The executive chairman and president of the Association of Tennis Professionals (ATP), Chris Kermode to step down from his chief rank as his six-year-old tenure at ATP’s seat of authority expires at the end of the 2019 tennis season. He began his venture at the helm of ATP at the beginning of the year 2014.
The in-charge and the key person of ATP, Chris Kermode and his efforts have skyrocketed the attendance and viewership of the ATP Tour, his vision for the men’s tour adjoined new events on the ATP calendar. Under the administration of Chris Kermode, ATP has added contests such as the NextGen ATP Finals in Milan and also the forthcoming ATP Cup tournament in the year 2020, which is in affiliation with Tennis Australia. From the perspective of a firm, men’s tour has sprouted commercially and has witnessed record prize money while Chris Kermode was directing the ATP board.
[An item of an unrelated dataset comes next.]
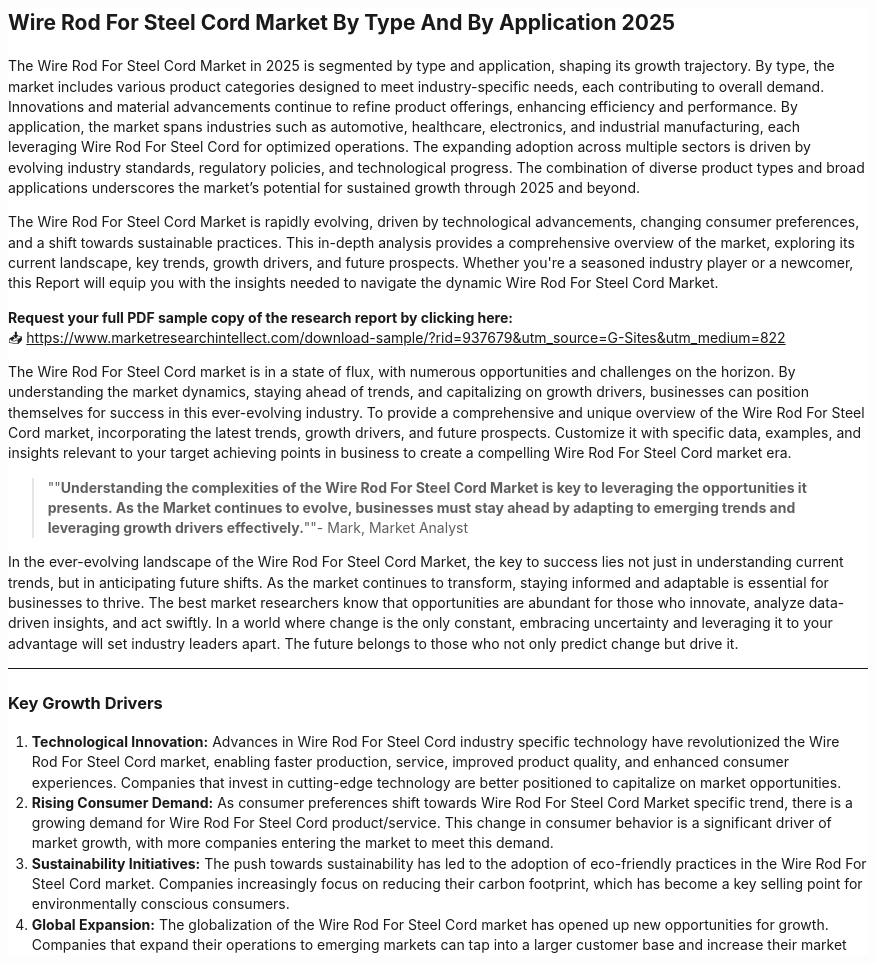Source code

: <h2>Wire Rod For Steel Cord Market&nbsp;By Type And By Application 2025</h2><p>The Wire Rod For Steel Cord Market in 2025 is segmented by type and application, shaping its growth trajectory. By type, the market includes various product categories designed to meet industry-specific needs, each contributing to overall demand. Innovations and material advancements continue to refine product offerings, enhancing efficiency and performance. By application, the market spans industries such as automotive, healthcare, electronics, and industrial manufacturing, each leveraging Wire Rod For Steel Cord for optimized operations. The expanding adoption across multiple sectors is driven by evolving industry standards, regulatory policies, and technological progress. The combination of diverse product types and broad applications underscores the market’s potential for sustained growth through 2025 and beyond.</p><p><span class="">The Wire Rod For Steel Cord Market is rapidly evolving, driven by technological advancements, changing consumer preferences, and a shift towards sustainable practices. This in-depth analysis provides a comprehensive overview of the market, exploring its current landscape, key trends, growth drivers, and future prospects. Whether you're a seasoned industry player or a newcomer, this Report will equip you with the insights needed to navigate the dynamic Wire Rod For Steel Cord Market.&nbsp;</span></p><div class="article-main__content" data-test-id="publishing-text-block"><p><span class="font-[700]"><strong>Request your full PDF sample copy of the research report by clicking here:</strong>📥&nbsp;</span><span class=""><a href="https://www.marketresearchintellect.com/download-sample/?rid=937679&amp;utm_source=G-Sites&amp;utm_medium=822" target="_blank" data-tracking-control-name="article-ssr-frontend-pulse_little-text-block" data-tracking-will-navigate="" data-test-link="">https://www.marketresearchintellect.com/download-sample/?rid=937679&amp;utm_source=G-Sites&amp;utm_medium=822</a></span></p></div><div class="article-main__content" data-test-id="publishing-text-block"><p><span class="">The Wire Rod For Steel Cord market is in a state of flux, with numerous opportunities and challenges on the horizon. By understanding the market dynamics, staying ahead of trends, and capitalizing on growth drivers, businesses can position themselves for success in this ever-evolving industry. To provide a comprehensive and unique overview of the Wire Rod For Steel Cord market, incorporating the latest trends, growth drivers, and future prospects. Customize it with specific data, examples, and insights relevant to your target achieving points in business to create a compelling Wire Rod For Steel Cord market era.</span></p></div><div class="article-main__content" data-test-id="publishing-text-block"><blockquote class="w-auto"><span class="">""<strong>Understanding the complexities of the Wire Rod For Steel Cord Market is key to leveraging the opportunities it presents. As the Market continues to evolve, businesses must stay ahead by adapting to emerging trends and leveraging growth drivers effectively.</strong>""- Mark, Market Analyst</span></blockquote></div><div class="article-main__content" data-test-id="publishing-text-block"><p><span class="">In the ever-evolving landscape of the Wire Rod For Steel Cord Market, the key to success lies not just in understanding current trends, but in anticipating future shifts. As the market continues to transform, staying informed and adaptable is essential for businesses to thrive. The best market researchers know that opportunities are abundant for those who innovate, analyze data-driven insights, and act swiftly. In a world where change is the only constant, embracing uncertainty and leveraging it to your advantage will set industry leaders apart. The future belongs to those who not only predict change but drive it.</span></p></div><hr class="my-[3.2rem] mx-auto h-[1px] border-0 bg-black-a16" data-test-id="publishing-divider-block" /><div class="article-main__content" data-test-id="publishing-text-block"><h3><span class="">Key Growth Drivers</span></h3></div><div class="article-main__content" data-test-id="publishing-text-block"><ol><li><strong><span class="font-[700]">Technological Innovation</span></strong><span class=""><strong>:</strong> Advances in Wire Rod For Steel Cord industry specific technology have revolutionized the Wire Rod For Steel Cord market, enabling faster production, service, improved product quality, and enhanced consumer experiences. Companies that invest in cutting-edge technology are better positioned to capitalize on market opportunities.</span></li><li><strong><span class="font-[700]">Rising Consumer Demand</span></strong><span class=""><strong>:</strong> As consumer preferences shift towards Wire Rod For Steel Cord Market specific trend, there is a growing demand for Wire Rod For Steel Cord product/service. This change in consumer behavior is a significant driver of market growth, with more companies entering the market to meet this demand.</span></li><li><strong><span class="font-[700]">Sustainability Initiatives</span></strong><span class=""><strong>:</strong> The push towards sustainability has led to the adoption of eco-friendly practices in the Wire Rod For Steel Cord market. Companies increasingly focus on reducing their carbon footprint, which has become a key selling point for environmentally conscious consumers.</span></li><li><strong><span class="font-[700]">Global Expansion</span></strong><span class=""><strong>:</strong> The globalization of the Wire Rod For Steel Cord market has opened up new opportunities for growth. Companies that expand their operations to emerging markets can tap into a larger customer base and increase their market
“It’s been a privilege to serve as ATP Executive Chairman & President since 2014 and I’m very proud of what we have achieved during this time,” the ATP chief, Chris Kermode mentioned. “I would like to thank everyone at the ATP, and all the players and tournaments for the support over the years. I remain fully dedicated to the role for the remainder of my term and wish the organisation every success in the future.”
As the 54-year-old, Chris Kermode will be completing his second three-year agreement with the highest federation of men’s tennis, the 17-time Grand Slam champion, Rafael Nadal considers the substitution of Chris Kermode would be futile for ATP right now. “I believe in long-term projects,” the Spaniard said. “I am not a very big fan of changing things very often. I really think there’s a lot of things to do – we need to sign a contract for the World Tour Finals, and there’s a new ATP Cup. When you change, you go through a process.”
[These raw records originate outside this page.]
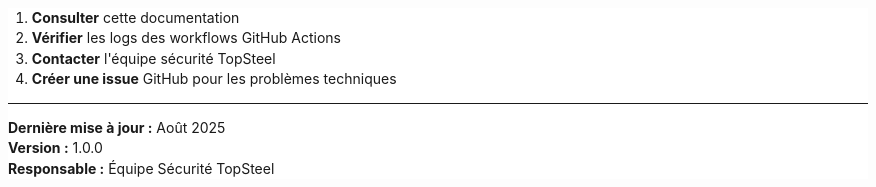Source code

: 1. **Consulter** cette documentation
2. **Vérifier** les logs des workflows GitHub Actions
3. **Contacter** l'équipe sécurité TopSteel
4. **Créer une issue** GitHub pour les problèmes techniques

---

**Dernière mise à jour :** Août 2025  
**Version :** 1.0.0  
**Responsable :** Équipe Sécurité TopSteel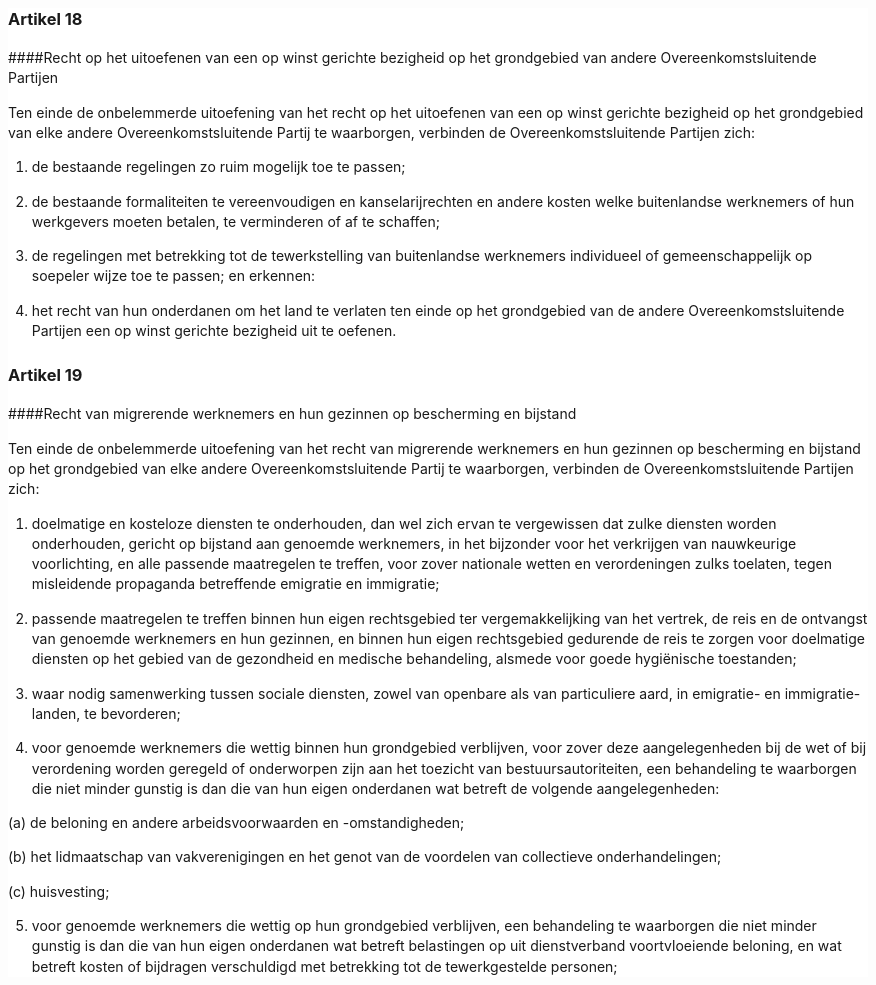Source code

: ### Artikel  18  

####Recht op het uitoefenen van een op winst gerichte bezigheid op het grondgebied van andere Overeenkomstsluitende Partijen

Ten einde de onbelemmerde uitoefening van het recht op het uitoefenen van een op winst gerichte bezigheid op het grondgebied van elke andere Overeenkomstsluitende Partij te waarborgen, verbinden de Overeenkomstsluitende Partijen zich: 

1. de bestaande regelingen zo ruim mogelijk toe te passen;  

2. de bestaande formaliteiten te vereenvoudigen en kanselarijrechten en andere kosten welke buitenlandse werknemers of hun werkgevers moeten betalen, te verminderen of af te schaffen;  

3. de regelingen met betrekking tot de tewerkstelling van buitenlandse werknemers individueel of gemeenschappelijk op soepeler wijze toe te passen; en erkennen:  

4. het recht van hun onderdanen om het land te verlaten ten einde op het grondgebied van de andere Overeenkomstsluitende Partijen een op winst gerichte bezigheid uit te oefenen.   

### Artikel  19  

####Recht van migrerende werknemers en hun gezinnen op bescherming en bijstand

Ten einde de onbelemmerde uitoefening van het recht van migrerende werknemers en hun gezinnen op bescherming en bijstand op het grondgebied van elke andere Overeenkomstsluitende Partij te waarborgen, verbinden de Overeenkomstsluitende Partijen zich: 

1. doelmatige en kosteloze diensten te onderhouden, dan wel zich ervan te vergewissen dat zulke diensten worden onderhouden, gericht op bijstand aan genoemde werknemers, in het bijzonder voor het verkrijgen van nauwkeurige voorlichting, en alle passende maatregelen te treffen, voor zover nationale wetten en verordeningen zulks toelaten, tegen misleidende propaganda betreffende emigratie en immigratie;  

2. passende maatregelen te treffen binnen hun eigen rechtsgebied ter vergemakkelijking van het vertrek, de reis en de ontvangst van genoemde werknemers en hun gezinnen, en binnen hun eigen rechtsgebied gedurende de reis te zorgen voor doelmatige diensten op het gebied van de gezondheid en medische behandeling, alsmede voor goede hygiënische toestanden;  

3. waar nodig samenwerking tussen sociale diensten, zowel van openbare als van particuliere aard, in emigratie- en immigratie-landen, te bevorderen;  

4. voor genoemde werknemers die wettig binnen hun grondgebied verblijven, voor zover deze aangelegenheden bij de wet of bij verordening worden geregeld of onderworpen zijn aan het toezicht van bestuursautoriteiten, een behandeling te waarborgen die niet minder gunstig is dan die van hun eigen onderdanen wat betreft de volgende aangelegenheden: 

(a) de beloning en andere arbeidsvoorwaarden en -omstandigheden;  

(b) het lidmaatschap van vakverenigingen en het genot van de voordelen van collectieve onderhandelingen;  

(c) huisvesting;    

5. voor genoemde werknemers die wettig op hun grondgebied verblijven, een behandeling te waarborgen die niet minder gunstig is dan die van hun eigen onderdanen wat betreft belastingen op uit dienstverband voortvloeiende beloning, en wat betreft kosten of bijdragen verschuldigd met betrekking tot de tewerkgestelde personen;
“A new president needs time to know all the things and create a team, so in my opinion changing the president will stop the process of improving our sport. I personally believe Chris did a good job. He is a good guy, who did good things for our sport and it would be good if he stays for a while more,” the World Number two tennis player, Nadal continued.
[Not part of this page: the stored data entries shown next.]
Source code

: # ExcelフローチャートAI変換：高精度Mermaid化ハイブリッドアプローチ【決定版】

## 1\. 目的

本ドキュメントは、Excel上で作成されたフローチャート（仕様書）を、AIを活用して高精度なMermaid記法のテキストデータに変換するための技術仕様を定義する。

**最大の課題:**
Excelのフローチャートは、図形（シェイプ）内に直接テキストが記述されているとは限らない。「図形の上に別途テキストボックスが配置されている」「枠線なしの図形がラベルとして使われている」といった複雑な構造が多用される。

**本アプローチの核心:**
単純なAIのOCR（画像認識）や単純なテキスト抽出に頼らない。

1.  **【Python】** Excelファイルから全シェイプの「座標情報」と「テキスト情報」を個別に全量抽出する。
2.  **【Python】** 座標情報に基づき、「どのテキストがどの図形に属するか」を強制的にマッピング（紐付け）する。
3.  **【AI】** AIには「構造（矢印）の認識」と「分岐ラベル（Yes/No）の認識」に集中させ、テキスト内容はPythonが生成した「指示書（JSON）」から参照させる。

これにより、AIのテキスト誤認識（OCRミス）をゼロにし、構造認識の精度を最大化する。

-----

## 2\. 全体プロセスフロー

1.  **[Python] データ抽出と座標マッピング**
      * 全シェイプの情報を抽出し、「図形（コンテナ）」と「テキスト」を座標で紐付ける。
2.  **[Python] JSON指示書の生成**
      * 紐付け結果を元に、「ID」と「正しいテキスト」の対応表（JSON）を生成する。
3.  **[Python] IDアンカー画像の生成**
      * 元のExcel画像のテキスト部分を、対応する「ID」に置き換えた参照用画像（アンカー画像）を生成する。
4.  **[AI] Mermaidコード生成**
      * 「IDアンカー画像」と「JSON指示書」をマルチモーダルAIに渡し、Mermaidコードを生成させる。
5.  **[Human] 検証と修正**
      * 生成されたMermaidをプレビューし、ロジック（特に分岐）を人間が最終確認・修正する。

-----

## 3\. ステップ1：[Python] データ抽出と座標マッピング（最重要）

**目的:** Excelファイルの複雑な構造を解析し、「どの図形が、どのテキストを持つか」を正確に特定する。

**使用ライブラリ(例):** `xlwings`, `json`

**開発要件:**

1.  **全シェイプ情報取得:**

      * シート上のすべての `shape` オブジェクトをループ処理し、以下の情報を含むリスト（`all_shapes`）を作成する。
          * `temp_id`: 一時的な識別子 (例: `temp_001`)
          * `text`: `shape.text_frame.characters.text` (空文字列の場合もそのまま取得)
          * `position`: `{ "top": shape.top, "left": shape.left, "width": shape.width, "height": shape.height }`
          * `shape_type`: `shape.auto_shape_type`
However, there are some professionals who bother about the service extension of Chris Kermode. The member of the Player Council, the Canadian tennis player Vasek Pospisil argues for the players not receiving enough of the income relative to what the sport earned. “We need a CEO that first and foremost represents OUR interests,” he wrote in the letter to his fellow colleagues. “We need a structure that prevents influence peddling by the deep-pocketed tournaments. In short, we need to start acting and running like a business, not like a bunch of scared kids.”